What we could not have anticipated when planning the trip two months earlier was that on Saturday, February 2 we would visit Carthage jail where Joseph Smith was killed, drive through the countryside traversed by the martyred prophet’s body, then arrive at the Nauvoo visitor’s center in time to watch the televised funeral procession of our own prophet, Gordon B. Hinckley, making its way through the streets of Salt Lake City.
We joined more than a hundred senior missionaries who serve in Nauvoo, standing as one when President Hinckley’s casket began its short journey from the parking structure into the conference center he commissioned. We watched as President Monson stood at the pulpit made from the wood of President Hinckley’s tree. We cried with the family and smiled with Church leaders who paid their tributes.

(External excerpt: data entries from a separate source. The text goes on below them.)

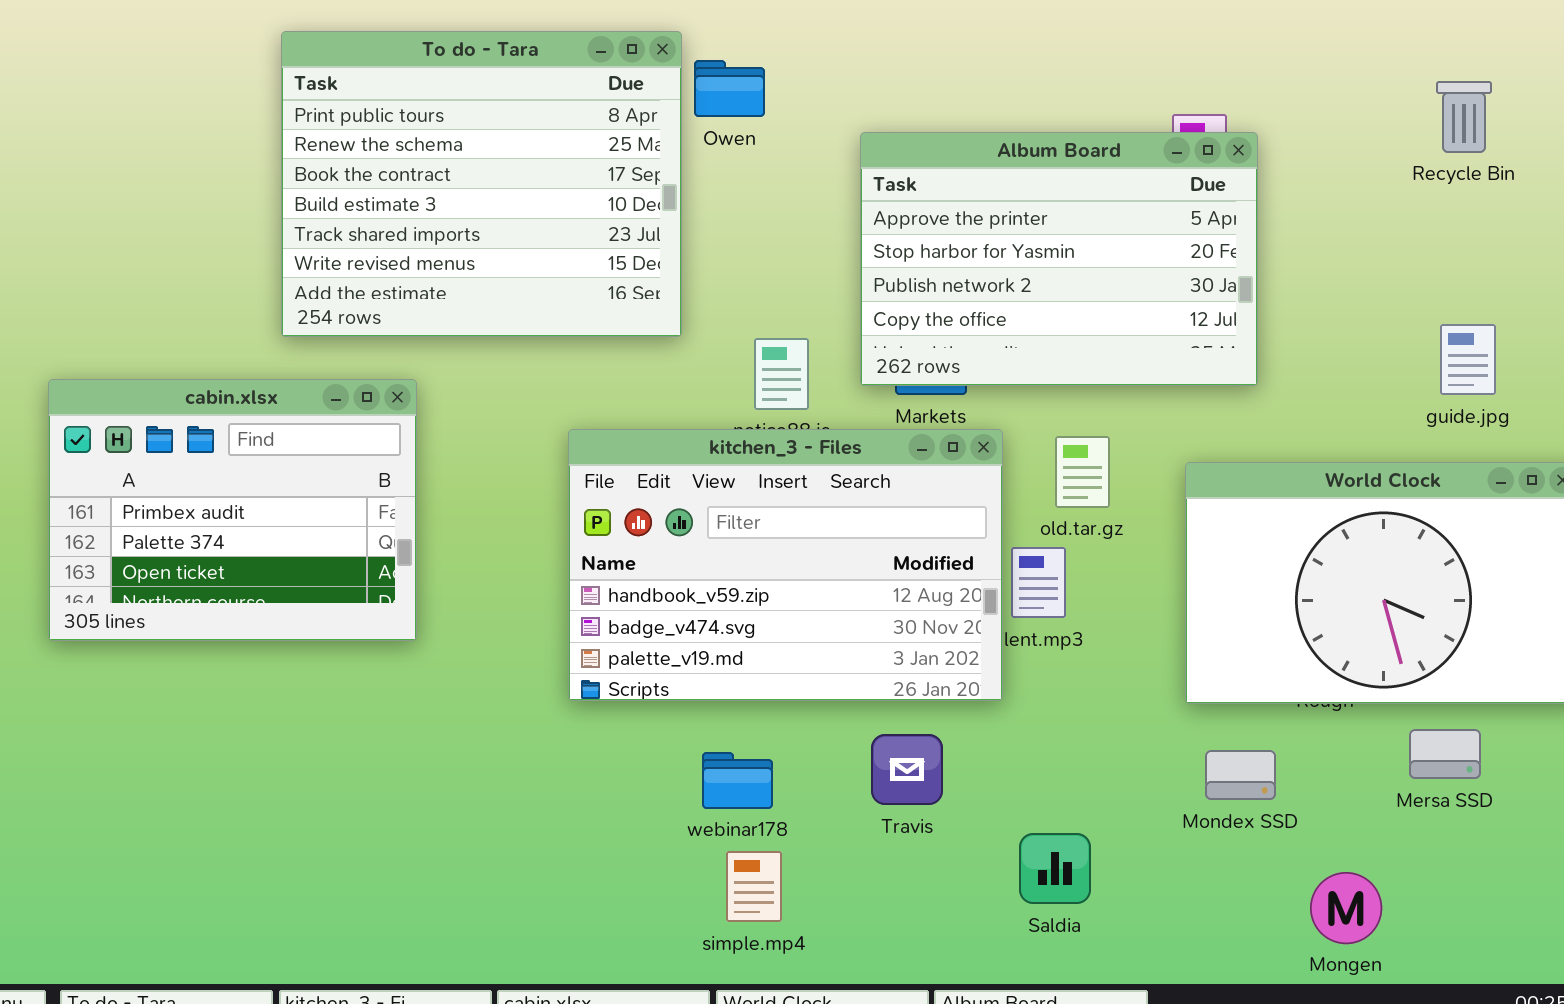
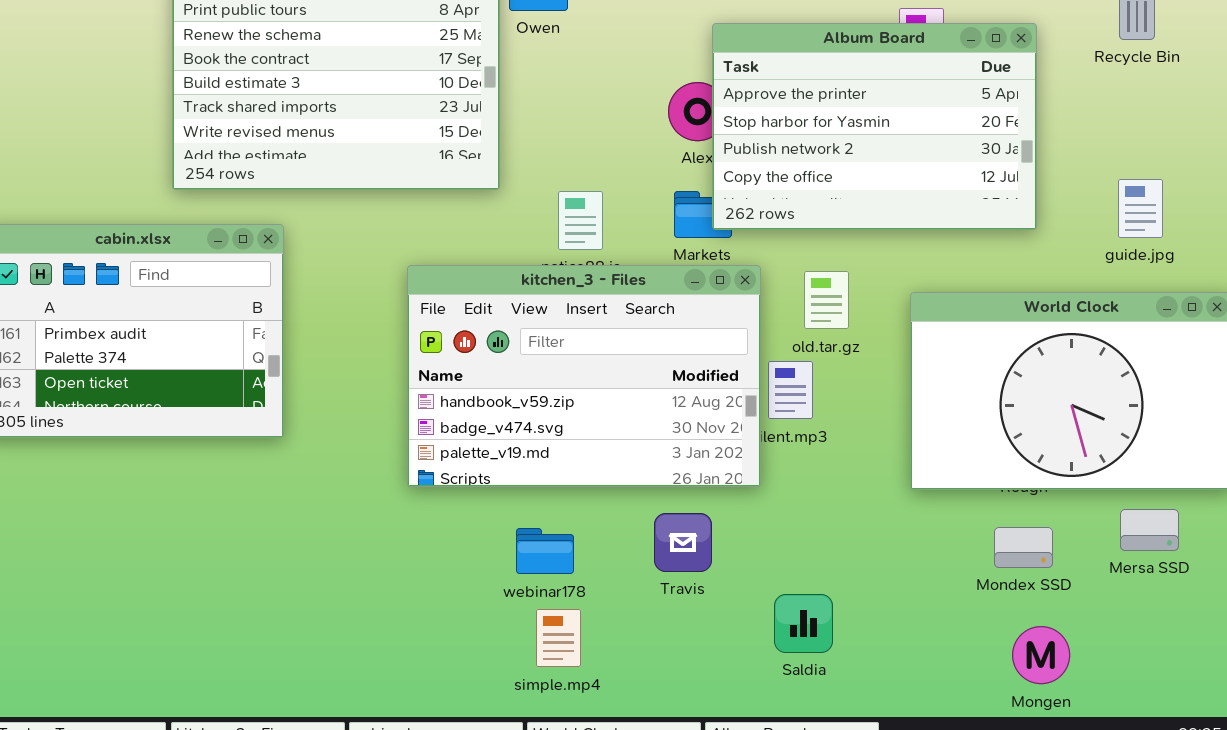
Album Board: [860,132,1258,386] -> [712,23,1037,230], moved
Mersa SSD: [1409,729,1481,779] -> [1120,509,1179,551], moved
Mondex SSD: [1205,750,1276,800] -> [994,527,1053,568], moved

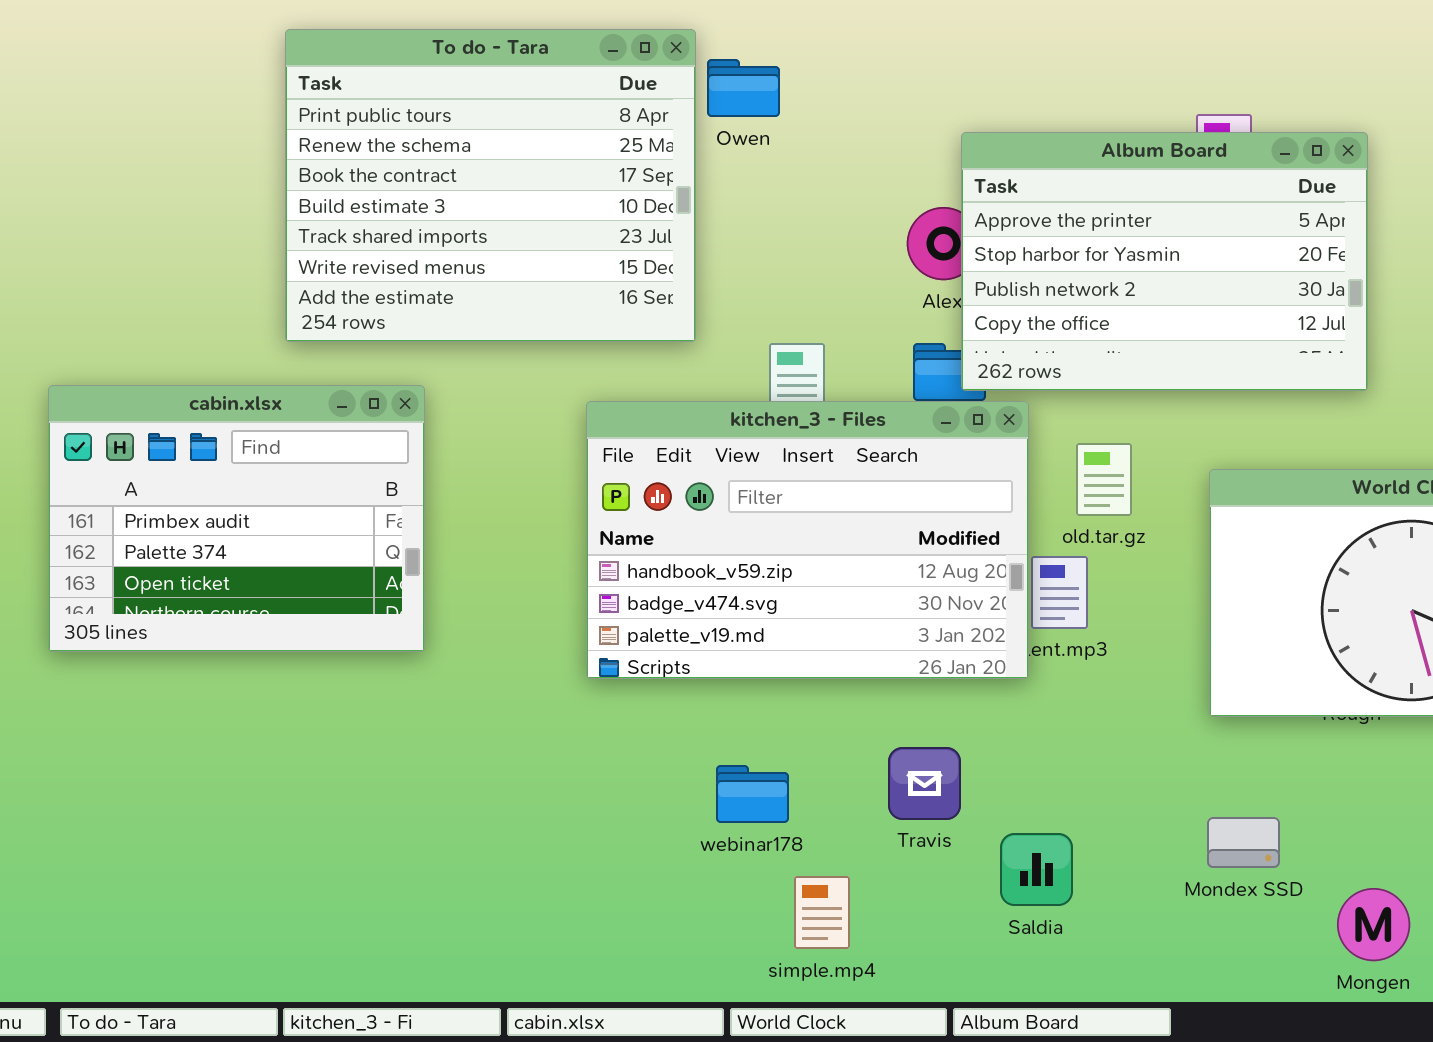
kitchen_3 - Files: [407,265,761,487] -> [586,401,1029,679], moved
Mondex SSD: [994,527,1053,568] -> [1207,817,1280,868], moved
Saldia: [774,594,833,653] -> [1000,833,1073,906], moved
simple.mp4: [536,609,581,667] -> [794,876,850,949], moved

After the funeral, we drove to the graves of Joseph and Hyrum Smith and contemplated what it might have meant to the early Saints to lose their prophet in June of 1844, a young and vibrant leader who had galvanized a people to build a Zion city, a holy temple, and a body of scriptures for a new dispensation. And we contemplated what it was like for us to lose our prophet, equally vibrant, equally if not as personally loved. A prophet who had galvanized us to build temples, education, and stakes of Zion for a new generation.
I don’t know how the Saints handled their loss. I can’t begin to imagine how devastated they must have been. They lacked clear patterns for succession. Their lives, too, were threatened. The journey Joseph’s death sent them toward was long and difficult, requiring them to leave behind so much they had come by so hard.

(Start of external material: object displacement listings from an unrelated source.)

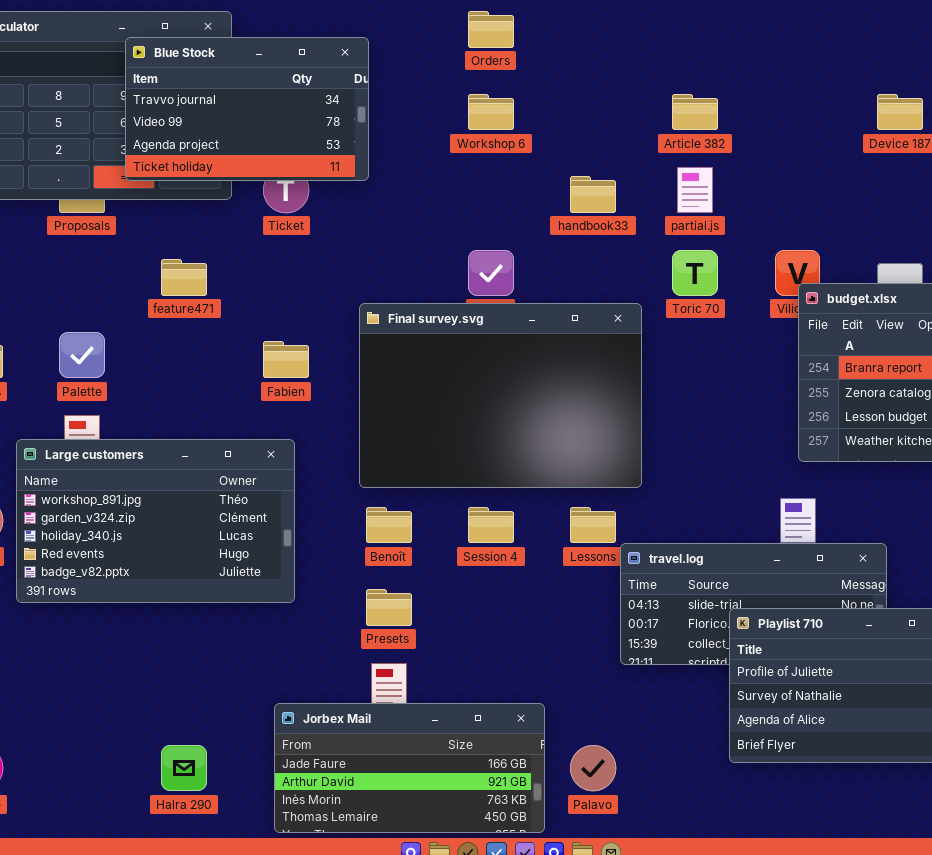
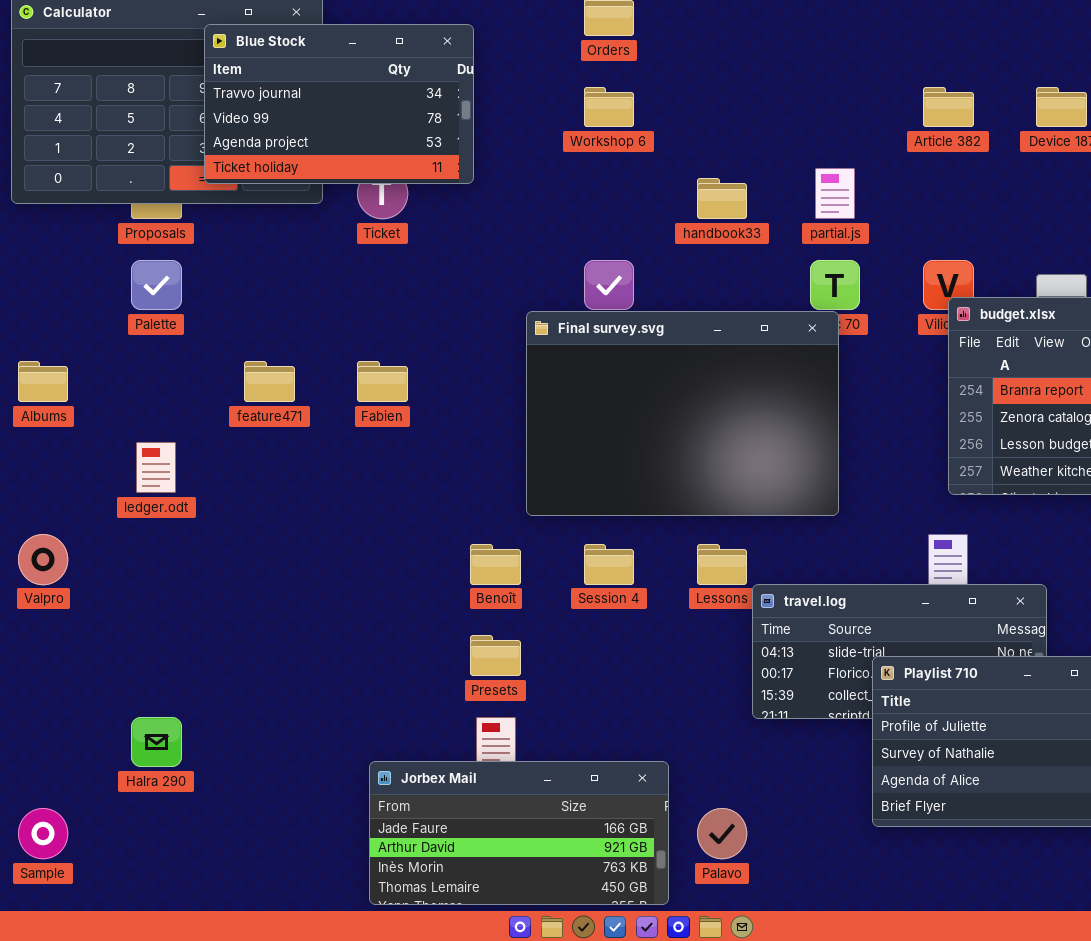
Article 382: [672,94,718,130] -> [923,87,974,127], moved
feature471: [161,259,207,296] -> [244,361,295,402], moved
Final survey.svg: [359,303,642,488] -> [526,311,839,516], moved
Palette: [59,332,105,378] -> [131,260,182,310], moved
Large customers: [16,439,295,603] -> none, closed
Halra 290: [161,745,207,791] -> [131,717,182,767], moved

Like those early Saints, we are called upon to transfer our allegiance to new leaders, even while we mourn the passing of the old ones. We should be used to this, I suppose. Even without the intervention of death, our bishops, Sunday School teachers and visiting teachers come and go with predictable regularity, like children playing musical chairs. Then the music stops and someone has to leave the circle. Last year the music stopped on President Hinckley.
Both death and the rotations of Church service require us to accept change and let go, but they also give us at least two sweet opportunities. First is the opportunity to gain a witness from God of the truthfulness and vitality of this work. I can tell you the precise moment when I received such a witness for each prophet of my lifetime. The first time I heard someone pray for President Monson as the president of the Church I felt the spirit confirming his appointment. I am grateful to remember that this is the Church of the Living God, the one who speaks to His people today.
A second opportunity, even more important, is the reminder that our allegiance is not to a man, even as great a man as a prophet of God. Our allegiance is to the Savior. The One who came back from death, and who promises us that death will not be the end of us either. That is a vital reminder. The Saints didn’t cross the plains because of Joseph, or Brigham. They crossed the plains because of their testimony of Jesus Christ. We still live out that legacy.